The gospel for today shows Jesus criticizing the proud and hypocritical Pharisees who clung to the external performance of their religious traditions (Mark 7:1-13).  They looked down on Jesus and his disciples who did not observe the ritual washing.  They wanted to show off and be honored by people. What a stark contrast to the humble action and message of our beloved Pope Benedict!  In resigning as Supreme Pontiff, the Holy Father is teaching us: It is okay to admit that you are physically weak and you need to retire.
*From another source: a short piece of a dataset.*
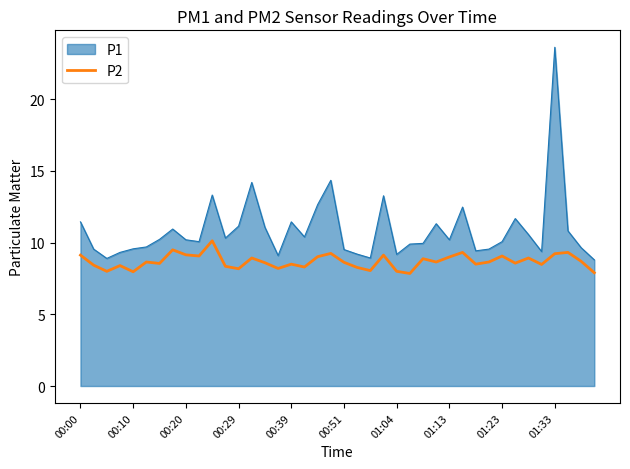

List the series in order of their peak value, lowest first.

P2, P1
It is okay to let go of the position and power you have for the greater good of the Church.  It is okay to pass on the baton of service to another who can do greater things for God and his people.
The message of Pope Benedict XVI speaks to all of us—to leaders of governments who cling to power because they think they are indispensable, to our local officials who have political dynasties and do not want to be unseated in the coming elections, to those who glory in their titles and testaments that win them applause and adulation, and, even, to bishops, priests, religious and lay servant leaders who use ecclesiastical authority to manipulate people and hurt those they serve.  Thank you, Pope Benedict, for teaching us to be humble.
Tomorrow it will be Ash Wednesday and we enter the Holy Season of Lent.  Jesus will challenge each of us to a new way of humble praying, humble fasting, and humble almsgiving—not like what the Pharisees did.   I hope this holy season forms us to humility.  Let us humble ourselves before God and, with deep faith, rely on his love and mercy.
Pope Benedict, we love you and we pray for you.  We also humbly pray for your successor to the Petrine ministry.